Supplementary Materials
Data Availability Statement
Sites aim to enumerate and approach families of all eligible deaths for consent, whether MITS or non-MITS. The number of deaths with a MITS performed is determined by community acceptability, birth cohort and under-5 population, and number of deaths rather than theoretical considerations or power calculations. As a result of both the complexities involved with conducting community-based mortality surveillance and consent for MITS, the majority of enrolled deaths (particularly MITS deaths) during the initial phase of CHAMPS were identified through health facilities. Therefore, initial results may not be representative of the catchment population, as many deaths occur at home and may have different causes of death than facility-based deaths. As surveillance systems mature and a greater proportion of deaths occurring outside of facilities undergo MITS, the results will become more representative of the study populations.

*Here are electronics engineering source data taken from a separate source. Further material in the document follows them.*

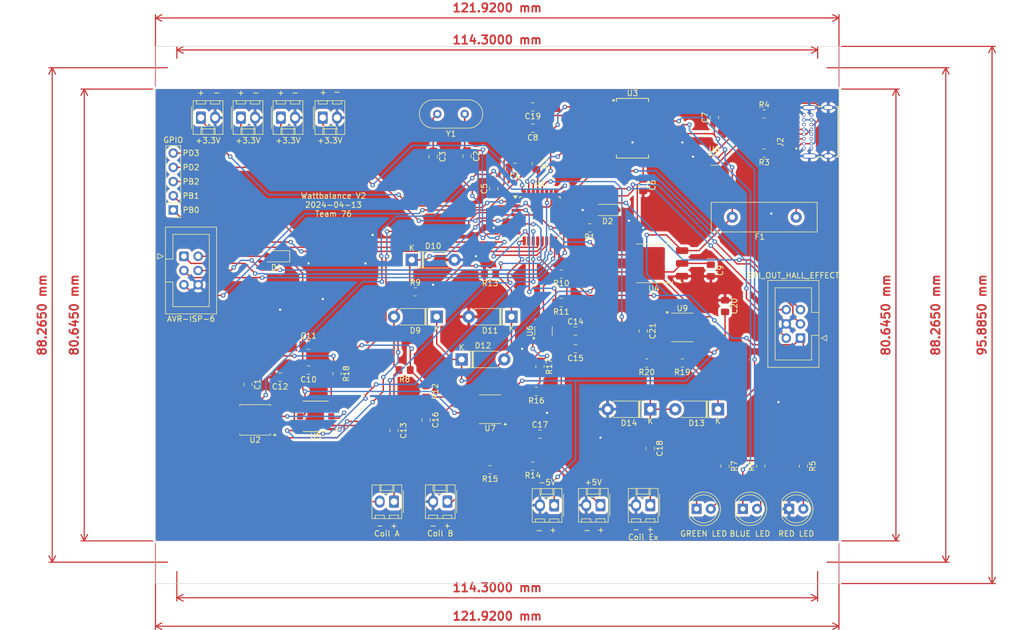
<source format=kicad_pcb>
(kicad_pcb
	(version 20240108)
	(generator "pcbnew")
	(generator_version "8.0")
	(general
		(thickness 1.6)
		(legacy_teardrops no)
	)
	(paper "A4")
	(layers
		(0 "F.Cu" signal)
		(31 "B.Cu" signal)
		(32 "B.Adhes" user "B.Adhesive")
		(33 "F.Adhes" user "F.Adhesive")
		(34 "B.Paste" user)
		(35 "F.Paste" user)
		(36 "B.SilkS" user "B.Silkscreen")
		(37 "F.SilkS" user "F.Silkscreen")
		(38 "B.Mask" user)
		(39 "F.Mask" user)
		(40 "Dwgs.User" user "User.Drawings")
		(41 "Cmts.User" user "User.Comments")
		(42 "Eco1.User" user "User.Eco1")
		(43 "Eco2.User" user "User.Eco2")
		(44 "Edge.Cuts" user)
		(45 "Margin" user)
		(46 "B.CrtYd" user "B.Courtyard")
		(47 "F.CrtYd" user "F.Courtyard")
		(48 "B.Fab" user)
		(49 "F.Fab" user)
		(50 "User.1" user)
		(51 "User.2" user)
		(52 "User.3" user)
		(53 "User.4" user)
		(54 "User.5" user)
		(55 "User.6" user)
		(56 "User.7" user)
		(57 "User.8" user)
		(58 "User.9" user)
	)
	(setup
		(pad_to_mask_clearance 0)
		(allow_soldermask_bridges_in_footprints no)
		(pcbplotparams
			(layerselection 0x00010fc_ffffffff)
			(plot_on_all_layers_selection 0x0000000_00000000)
			(disableapertmacros no)
			(usegerberextensions no)
			(usegerberattributes yes)
			(usegerberadvancedattributes yes)
			(creategerberjobfile yes)
			(dashed_line_dash_ratio 12.000000)
			(dashed_line_gap_ratio 3.000000)
			(svgprecision 4)
			(plotframeref no)
			(viasonmask no)
			(mode 1)
			(useauxorigin no)
			(hpglpennumber 1)
			(hpglpenspeed 20)
			(hpglpendiameter 15.000000)
			(pdf_front_fp_property_popups yes)
			(pdf_back_fp_property_popups yes)
			(dxfpolygonmode yes)
			(dxfimperialunits yes)
			(dxfusepcbnewfont yes)
			(psnegative no)
			(psa4output no)
			(plotreference yes)
			(plotvalue yes)
			(plotfptext yes)
			(plotinvisibletext no)
			(sketchpadsonfab no)
			(subtractmaskfromsilk no)
			(outputformat 1)
			(mirror no)
			(drillshape 0)
			(scaleselection 1)
			(outputdirectory "Gerbers/")
		)
	)
	(net 0 "")
	(net 1 "GND")
	(net 2 "+3.3V")
	(net 3 "Net-(U1-XTAL2{slash}PB7)")
	(net 4 "Net-(U1-XTAL1{slash}PB6)")
	(net 5 "/RST")
	(net 6 "+5V")
	(net 7 "Net-(D1-A)")
	(net 8 "Net-(D2-A)")
	(net 9 "/MISO")
	(net 10 "/SCK")
	(net 11 "/MOSI")
	(net 12 "Net-(J2-CC2)")
	(net 13 "unconnected-(J2-SBU1-PadA8)")
	(net 14 "Net-(J2-DP1)")
	(net 15 "Net-(J2-CC1)")
	(net 16 "unconnected-(J2-SBU2-PadB8)")
	(net 17 "Net-(J2-DN1)")
	(net 18 "/HE_SCK")
	(net 19 "/HE_MISO")
	(net 20 "Net-(J3-Pin_3)")
	(net 21 "Net-(J3-Pin_5)")
	(net 22 "Net-(U5-VINT)")
	(net 23 "/CoilA_ADC")
	(net 24 "/CoilA+")
	(net 25 "/CoilB_ADC")
	(net 26 "/CoilB+")
	(net 27 "/RX")
	(net 28 "/TX")
	(net 29 "Net-(U7-+)")
	(net 30 "/EXT+")
	(net 31 "/EXT_ADC")
	(net 32 "-5V")
	(net 33 "unconnected-(U1-AREF-Pad20)")
	(net 34 "Net-(U9-CAP-)")
	(net 35 "Net-(U9-CAP+)")
	(net 36 "/ACS70331_Vout")
	(net 37 "unconnected-(U2-NC-Pad6)")
	(net 38 "/TXLED")
	(net 39 "Net-(D3-A)")
	(net 40 "Net-(D4-A)")
	(net 41 "/RXLED")
	(net 42 "Net-(D5-A)")
	(net 43 "unconnected-(U8-IO2-Pad2)")
	(net 44 "Net-(J2-VBUS)")
	(net 45 "/OUTA")
	(net 46 "/OUTD")
	(net 47 "/OUTB")
	(net 48 "/OUTE")
	(net 49 "/OUTC")
	(net 50 "/CoilA-")
	(net 51 "/SCL")
	(net 52 "/SDA")
	(net 53 "Net-(U7--)")
	(net 54 "Net-(U6-VOUT)")
	(net 55 "/H_FAULT")
	(net 56 "/PWMB")
	(net 57 "/PWMA")
	(net 58 "/H_SLEEP")
	(net 59 "unconnected-(U3-CBUS3-Pad14)")
	(net 60 "unconnected-(U3-DCD-Pad10)")
	(net 61 "unconnected-(U3-OSCI-Pad27)")
	(net 62 "unconnected-(U3-DTR-Pad2)")
	(net 63 "unconnected-(U3-CBUS2-Pad13)")
	(net 64 "unconnected-(U3-CBUS4-Pad12)")
	(net 65 "unconnected-(U3-OSCO-Pad28)")
	(net 66 "unconnected-(U3-~{RESET}-Pad19)")
	(net 67 "unconnected-(U3-RI-Pad6)")
	(net 68 "unconnected-(U3-CTS-Pad11)")
	(net 69 "unconnected-(U3-RTS-Pad3)")
	(net 70 "unconnected-(U3-DCR-Pad9)")
	(net 71 "unconnected-(U5-BOUT1-Pad7)")
	(net 72 "unconnected-(U5-BIN2-Pad10)")
	(net 73 "unconnected-(U5-BIN1-Pad9)")
	(net 74 "unconnected-(U5-BOUT2-Pad5)")
	(net 75 "unconnected-(U5-BISEN-Pad6)")
	(net 76 "unconnected-(U7-NC-Pad1)")
	(net 77 "unconnected-(U7-NC-Pad5)")
	(net 78 "unconnected-(U7-NC-Pad8)")
	(net 79 "unconnected-(U9-OSC-Pad7)")
	(net 80 "unconnected-(U9-NC-Pad1)")
	(net 81 "unconnected-(U9-LV-Pad6)")
	(footprint "Connector_Molex:Molex_KK-254_AE-6410-02A_1x02_P2.54mm_Vertical" (layer "F.Cu") (at 142.875 130.79 180))
	(footprint "Connector_IDC:IDC-Header_2x03_P2.54mm_Vertical" (layer "F.Cu") (at 95.885 86.995))
	(footprint "Wattbalance-Footprints:GCT_USB4085-GF-A_REVB" (layer "F.Cu") (at 210.82 64.77 90))
	(footprint "Capacitor_SMD:C_0805_2012Metric_Pad1.18x1.45mm_HandSolder" (layer "F.Cu") (at 179.07 121.285 -90))
	(footprint "Connector_IDC:IDC-Header_2x03_P2.54mm_Vertical" (layer "F.Cu") (at 205.8575 101.605 180))
	(footprint "Connector_Molex:Molex_KK-254_AE-6410-02A_1x02_P2.54mm_Vertical" (layer "F.Cu") (at 179.07 131.425 180))
	(footprint "MountingHole:MountingHole_3.2mm_M3" (layer "F.Cu") (at 208.915 141.605))
	(footprint "Diode_THT:D_DO-41_SOD81_P7.62mm_Horizontal" (layer "F.Cu") (at 154.305 97.79 180))
	(footprint "Diode_THT:D_DO-41_SOD81_P7.62mm_Horizontal" (layer "F.Cu") (at 145.415 105.41))
	(footprint "Crystal:Crystal_HC49-U_Vertical" (layer "F.Cu") (at 145.96 61.595 180))
	(footprint "Package_SO:SOIC-8_3.9x4.9mm_P1.27mm" (layer "F.Cu") (at 184.785 99.695))
	(footprint "Connector_Molex:Molex_KK-254_AE-6410-02A_1x02_P2.54mm_Vertical" (layer "F.Cu") (at 113.175 62.25))
	(footprint "LED_THT:LED_D5.0mm" (layer "F.Cu") (at 187.32 132.08))
	(footprint "Package_SO:TSSOP-16-1EP_4.4x5mm_P0.65mm" (layer "F.Cu") (at 119.38 115.57 180))
	(footprint "Capacitor_SMD:C_0805_2012Metric_Pad1.18x1.45mm_HandSolder" (layer "F.Cu") (at 118.11 107.315 180))
	(footprint "Capacitor_SMD:C_0805_2012Metric_Pad1.18x1.45mm_HandSolder" (layer "F.Cu") (at 140.335 69.215 -90))
	(footprint "Resistor_SMD:R_0805_2012Metric_Pad1.20x1.40mm_HandSolder" (layer "F.Cu") (at 163.195 90.17 180))
	(footprint "Resistor_SMD:R_0805_2012Metric_Pad1.20x1.40mm_HandSolder" (layer "F.Cu") (at 168.275 81.915 180))
	(footprint "Resistor_SMD:R_0805_2012Metric_Pad1.20x1.40mm_HandSolder" (layer "F.Cu") (at 137.16 93.345))
	(footprint "Resistor_SMD:R_0805_2012Metric_Pad1.20x1.40mm_HandSolder" (layer "F.Cu") (at 206.375 124.46 -90))
	(footprint "Capacitor_SMD:C_0805_2012Metric_Pad1.18x1.45mm_HandSolder" (layer "F.Cu") (at 158.115 64.135 180))
	(footprint "Resistor_SMD:R_0805_2012Metric_Pad1.20x1.40mm_HandSolder" (layer "F.Cu") (at 123.19 107.95 -90))
	(footprint "Package_SO:SOIC-8_5.23x5.23mm_P1.27mm" (layer "F.Cu") (at 108.585 116.205 180))
	(footprint "Capacitor_SMD:C_0805_2012Metric_Pad1.18x1.45mm_HandSolder" (layer "F.Cu") (at 118.11 102.87))
	(footprint "Capacitor_SMD:C_0805_2012Metric_Pad1.18x1.45mm_HandSolder" (layer "F.Cu") (at 190.5 62.23 90))
	(footprint "LED_THT:LED_D5.0mm" (layer "F.Cu") (at 203.83 132.08))
	(footprint "Capacitor_SMD:C_0805_2012Metric_Pad1.18x1.45mm_HandSolder" (layer "F.Cu") (at 159.385 118.745))
	(footprint "Diode_THT:D_DO-41_SOD81_P7.62mm_Horizontal" (layer "F.Cu") (at 191.135 114.3 180))
	(footprint "Capacitor_SMD:C_0805_2012Metric_Pad1.18x1.45mm_HandSolder" (layer "F.Cu") (at 165.735 100.33))
	(footprint "Capacitor_SMD:C_0805_2012Metric_Pad1.18x1.45mm_HandSolder" (layer "F.Cu") (at 113.03 108.585 180))
	(footprint "Connector_PinHeader_2.54mm:PinHeader_1x05_P2.54mm_Vertical" (layer "F.Cu") (at 93.98 78.735 180))
	(footprint "Resistor_SMD:R_0805_2012Metric_Pad1.20x1.40mm_HandSolder" (layer "F.Cu") (at 150.495 90.17 180))
	(footprint "Connector_Molex:Molex_KK-254_AE-6410-02A_1x02_P2.54mm_Vertical"
		(layer "F.Cu")
		(uuid "653b4417-d9ed-4ad6-bbf1-94b324d57525")
		(at 106.045 62.25)
		(descr "Molex KK-254 Interconnect System, old/engineering part number: AE-6410-02A example for new part number: 22-27-2021, 2 Pins (http://www.molex.com/pdm_docs/sd/022272021_sd.pdf), generated with kicad-footprint-generator")
		(tags "connector Molex KK-254 vertical")
		(property "Reference" "J12"
			(at 1.27 -4.12 0)
			(layer "F.SilkS")
			(hide yes)
			(uuid "fc95b419-b0c2-46d8-ac6a-cfbc8669727c")
			(effects
				(font
					(size 1 1)
					(thickness 0.15)
				)
			)
		)
		(property "Value" "+3.3V"
			(at 1.27 4.08 0)
			(layer "F.SilkS")
			(uuid "d04a0454-f288-4c78-b90d-74ad7caef2af")
			(effects
				(font
					(size 1 1)
					(thickness 0.15)
				)
			)
		)
		(property "Footprint" "Connector_Molex:Molex_KK-254_AE-6410-02A_1x02_P2.54mm_Vertical"
			(at 0 0 0)
			(unlocked yes)
			(layer "F.Fab")
			(hide yes)
			(uuid "0449e245-bfda-4a3c-ac82-b5b372e4019c")
			(effects
				(font
					(size 1.27 1.27)
				)
			)
		)
		(property "Datasheet" ""
			(at 0 0 0)
			(unlocked yes)
			(layer "F.Fab")
			(hide yes)
			(uuid "b034549c-1a90-4568-a8a5-621fe6dd8698")
			(effects
				(font
					(size 1.27 1.27)
				)
			)
		)
		(property "Description" "Generic connector, single row, 01x02, script generated"
			(at 0 0 0)
			(unlocked yes)
			(layer "F.Fab")
			(hide yes)
			(uuid "8f784662-971c-4540-afb8-f25a210aee7a")
			(effects
				(font
					(size 1.27 1.27)
				)
			)
		)
		(property "+" "+"
			(at 0 -4.465 0)
			(unlocked yes)
			(layer "F.SilkS")
			(uuid "7e9eb345-3b68-46b9-b598-31425c0c9afe")
			(effects
				(font
					(size 1 1)
					(thickness 0.15)
				)
			)
		)
		(property "-" "-"
			(at 2.685 -4.465 0)
			(unlocked yes)
			(layer "F.SilkS")
			(uuid "62b843bb-bca7-4615-9e10-d7b55b633828")
			(effects
				(font
					(size 1 1)
					(thickness 0.15)
				)
			)
		)
		(property ki_fp_filters "Connector*:*_1x??_*")
		(path "/72593a53-cc58-45b9-8a47-db2f42c86df1")
		(sheetname "Root")
		(sheetfile "ECE445-Wattbalance-PCB.kicad_sch")
		(attr through_hole)
		(fp_line
			(start -1.67 -2)
			(end -1.67 2)
			(stroke
				(width 0.12)
				(type solid)
			)
			(layer "F.SilkS")
			(uuid "c4f9d71a-c67c-4255-b0b2-b276605d7bf5")
		)
		(fp_line
			(start -1.38 -3.03)
			(end -1.38 2.99)
			(stroke
				(width 0.12)
				(type solid)
			)
			(layer "F.SilkS")
			(uuid "fb9c88b9-34f9-49f3-82aa-ce7d4ffbed5c")
		)
		(fp_line
			(start -1.38 2.99)
			(end 3.92 2.99)
			(stroke
				(width 0.12)
				(type solid)
			)
			(layer "F.SilkS")
			(uuid "3865b8ec-1b40-4d5e-8804-56425ea88829")
		)
		(fp_line
			(start -0.8 -3.03)
			(end -0.8 -2.43)
			(stroke
				(width 0.12)
				(type solid)
			)
			(layer "F.SilkS")
			(uuid "fef34fbd-e3e3-46ee-8785-8ba0f214dcde")
		)
		(fp_line
			(start -0.8 -2.43)
			(end 0.8 -2.43)
			(stroke
				(width 0.12)
				(type solid)
			)
			(layer "F.SilkS")
			(uuid "285bda67-2a79-4fba-800b-b25dbba9592b")
		)
		(fp_line
			(start 0 1.99)
			(end 0.25 1.46)
			(stroke
				(width 0.12)
				(type solid)
			)
			(layer "F.SilkS")
			(uuid "338dfb1f-b21d-45ee-8ae8-45d28893524f")
		)
		(fp_line
			(start 0 1.99)
			(end 2.54 1.99)
			(stroke
				(width 0.12)
				(type solid)
			)
			(layer "F.SilkS")
			(uuid "311f08ad-a8a3-4682-a063-f86be301e88b")
		)
		(fp_line
			(start 0 2.99)
			(end 0 1.99)
			(stroke
				(width 0.12)
				(type solid)
			)
			(layer "F.SilkS")
			(uuid "648b7b64-1562-4975-9520-9fb72b1ec3fe")
		)
		(fp_line
			(start 0.25 1.46)
			(end 2.29 1.46)
			(stroke
				(width 0.12)
				(type solid)
			)
			(layer "F.SilkS")
			(uuid "371006d9-e170-4b79-b75a-379498c4c550")
		)
		(fp_line
			(start 0.25 2.99)
			(end 0.25 1.99)
			(stroke
				(width 0.12)
				(type solid)
			)
			(layer "F.SilkS")
			(uuid "d2290e91-3c83-49d5-be72-befe9596f003")
		)
		(fp_line
			(start 0.8 -2.43)
			(end 0.8 -3.03)
			(stroke
				(width 0.12)
				(type solid)
			)
			(layer "F.SilkS")
			(uuid "c381803f-aab2-46ba-85d5-c489bfaca6a2")
		)
		(fp_line
			(start 1.74 -3.03)
			(end 1.74 -2.43)
			(stroke
				(width 0.12)
				(type solid)
			)
			(layer "F.SilkS")
			(uuid "024611ee-26bc-4777-b18c-2ba4a5e53fb5")
		)
		(fp_line
			(start 1.74 -2.43)
			(end 3.34 -2.43)
			(stroke
				(width 0.12)
				(type solid)
			)
			(layer "F.SilkS")
			(uuid "0b392943-7243-41c2-a3f8-fd04af8b9691")
		)
		(fp_line
			(start 2.29 1.46)
			(end 2.54 1.99)
			(stroke
				(width 0.12)
				(type solid)
			)
			(layer "F.SilkS")
			(uuid "89ecfb03-72ac-4ab5-b9c9-fd0b5661db90")
		)
		(fp_line
			(start 2.29 2.99)
			(end 2.29 1.99)
			(stroke
				(width 0.12)
				(type solid)
			)
			(layer "F.SilkS")
			(uuid "8cc473a3-a543-4635-9027-84f243867fdb")
		)
		(fp_line
			(start 2.54 1.99)
			(end 2.54 2.99)
			(stroke
				(width 0.12)
				(type solid)
			)
			(layer "F.SilkS")
			(uuid "0f36104b-2f42-4df8-a62c-2a7b3534ff3c")
		)
		(fp_line
			(start 3.34 -2.43)
			(end 3.34 -3.03)
			(stroke
				(width 0.12)
				(type solid)
			)
			(layer "F.SilkS")
			(uuid "d4355736-45c3-4b52-b753-c92f3da6eebe")
		)
		(fp_line
			(start 3.92 -3.03)
			(end -1.38 -3.03)
			(stroke
				(width 0.12)
				(type solid)
			)
			(layer "F.SilkS")
			(uuid "fcf46397-7a2c-4ffc-9952-11cf9d7fdbf1")
		)
		(fp_line
			(start 3.92 2.99)
			(end 3.92 -3.03)
			(stroke
				(width 0.12)
				(type solid)
			)
			(layer "F.SilkS")
			(uuid "c2a4b31a-88f1-4688-9668-d59254cd3962")
		)
		(fp_line
			(start -1.77 -3.42)
			(end -1.77 3.38)
			(stroke
				(width 0.05)
				(type solid)
			)
			(layer "F.CrtYd")
			(uuid "7270755f-b344-487a-b208-cbf9a6ad0de0")
		)
		(fp_line
			(start -1.77 3.38)
			(end 4.31 3.38)
			(stroke
				(width 0.05)
				(type solid)
			)
			(layer "F.CrtYd")
			(uuid "7dfbe3b1-2086-4212-94d7-42c7b8c24bd8")
		)
		(fp_line
			(start 4.31 -3.42)
			(end -1.77 -3.42)
			(stroke
				(width 0.05)
				(type solid)
			)
			(layer "F.CrtYd")
			(uuid "57f143f0-90cc-4448-a2f8-4d04f7b91905")
		)
		(fp_line
			(start 4.31 3.38)
			(end 4.31 -3.42)
			(stroke
				(width 0.05)
				(type solid)
			)
			(layer "F.CrtYd")
			(uuid "635123ac-8cce-4260-8249-a66ea272afac")
		)
		(fp_line
			(start -1.27 -2.92)
			(end -1.27 2.88)
			(stroke
				(width 0.1)
				(type solid)
			)
			(layer "F.Fab")
			(uuid "d5b0699e-0aed-4e0a-8f4a-b96f6b318991")
		)
		(fp_line
			(start -1.27 -0.5)
			(end -0.562893 0)
			(stroke
				(width 0.1)
				(type solid)
			)
			(layer "F.Fab")
			(uuid "40746bae-53f2-4138-ad05-599413420295")
		)
		(fp_line
			(start -1.27 2.88)
			(end 3.81 2.88)
			(stroke
				(width 0.1)
				(type solid)
			)
			(layer "F.Fab")
			(uuid "58955d85-689a-442e-a69a-de7d7163cbf0")
		)
		(fp_line
			(start -0.562893 0)
			(end -1.27 0.5)
			(stroke
				(width 0.1)
				(type solid)
			)
			(layer "F.Fab")
			(uuid "76904017-0c64-48bb-adb5-465ae80a39de")
		)
		(fp_line
			(start 3.81 -2.92)
			(end -1.27 -2.92)
			(stroke
				(width 0.1)
				(type solid)
			)
			(layer "F.Fab")
			(uuid "43dd7d93-c665-4502-ae78-46d1575f7869")
		)
		(fp_line
			(start 3.81 2.88)
			(end 3.81 -2.92)
			(stroke
				(width 0.1)
				(type solid)
			)
			(layer "F.Fab")
			(uuid "f960a3e2-335b-46dc-b088-252ac34e71d7")
		)
		(fp_text user "${REFERENCE}"
			(at 1.27 -2.22 0)
			(layer "F.Fab")
			(uuid "0e8ce774-b52b-4ad8-bbd7-5e1bf92188e9")
			(effects
				(font
					(size 1 1)
					(thickness 0.15)
				)
			)
		)
		(pad "1" thru_hole roundrect
			
... [836064 chars truncated]
</source>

CHAMPS will describe relative contributions to under-5 mortality of conditions and specific etiologies (eg, diarrheal disease, respiratory illness, febrile illness and associated pathogens, as well as noninfectious diseases) stratified by age group (eg, stillbirth and neonatal mortality) by site and across sites. Data collected will allow for the consideration of a variety of contributors to death, whenever available, including levels of illness severity, delays in accessing care, quality of care, general healthcare access, host factors (including malnutrition and inheritable diseases, like hemoglobinopathies), and comorbid conditions. As data accumulate, the network will extrapolate to estimate regional burden of specific causes of death. In addition, CHAMPS data are accessible to the scientific, clinical, and public health communities through its website (www.champshealth.org).